И действительно, документ был составлен без промедления. То ли из-за спешки, то ли потому, что авторы документа были не совсем искренни друг перед другом и как бы оставляли в стороне главные свои интересы и заботы, не проникла в документ особенно интересная информация о каждом из пайщиков кашинской бутылки. Была проявлена и некая осторожность по отношению к Любови Николаевне, а то ведь на самом деле, развесивши уши, можно было вляпаться с ней неизвестно во что. Пайщики давали понять Любови Николаевне, что они существа одушевленные и самостоятельные, что они сожалеют о требовании, предъявленном ей на детской площадке, хотя там заявка на коньяк ереванского розлива и портвейн «Кавказ» была отчасти вызвана драматичностью ситуации. «Больше никогда в жизни», просил записать лично от него в документ дядя Валя, — он был решителен и горд, правда, что-то тут же произнес, не слишком, впрочем, внятное, о прибавке к пенсии из Испании. С поправками к документу выступил Игорь Борисович Каштанов. Он просил подчеркнуть, что не намерен посягать на женские достоинства Любови Николаевны, не будет использовать никакие ее прелести, в чем и нам предлагает поддержать его. То есть все были благонамеренными и никаких кусков ухватывать не желали.
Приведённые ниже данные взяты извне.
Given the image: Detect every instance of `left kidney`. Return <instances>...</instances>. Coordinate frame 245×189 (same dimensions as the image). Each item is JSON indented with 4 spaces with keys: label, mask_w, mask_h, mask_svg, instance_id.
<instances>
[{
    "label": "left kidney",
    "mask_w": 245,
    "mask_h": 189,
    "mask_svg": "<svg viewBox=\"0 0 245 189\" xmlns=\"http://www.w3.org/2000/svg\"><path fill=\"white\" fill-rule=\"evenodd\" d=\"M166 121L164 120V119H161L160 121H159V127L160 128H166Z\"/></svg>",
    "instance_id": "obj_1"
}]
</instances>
— Ей самой надо помочь, Любочке-то, — сказал дядя Валя уже в лифте. — Что-то у нее там не получается, помните, как она вчера то и дело страдала.
— Затурканная она, — согласился Михаил Никифорович.
— И нежная, — сказал Каштанов. — И верно вы ей, дядя Валя, имя нашли. Именно Любовью ее и звать…
— Какой Любовью! — поморщился Филимон Грачев. — Варварой ее звать! И больше никем!
6
На следующий день мы встретились с Любовью Николаевной на квартире Михаила Никифоровича. Опять возникло собрание. А когда мы стали рассаживаться, вышло так, будто бы мы избрали Любовь Николаевну председательницей. Или, скажем, будто бы Любовь Николаевна была народным судьей, а мы заседателями.
— Я познакомилась с вашей запиской… — начала Любовь Николаевна.
— Простите, — сказал Серов, — у меня есть своего рода предварительные соображения…
И опять пошли слова о шагреневой коже, о портрете Дориана Грея, но выяснилось, что ни Бальзака, ни Уайльда Любовь Николаевна не читала.
— Но я вас поняла, — сказала Любовь Николаевна. — Нет, вы не будете связаны каким-либо обязательством. Вы уже заплатили.
— Пять рублей, что ли? — спросил дядя Валя.
— Пять рублей тридцать копеек, — кивнула Любовь Николаевна.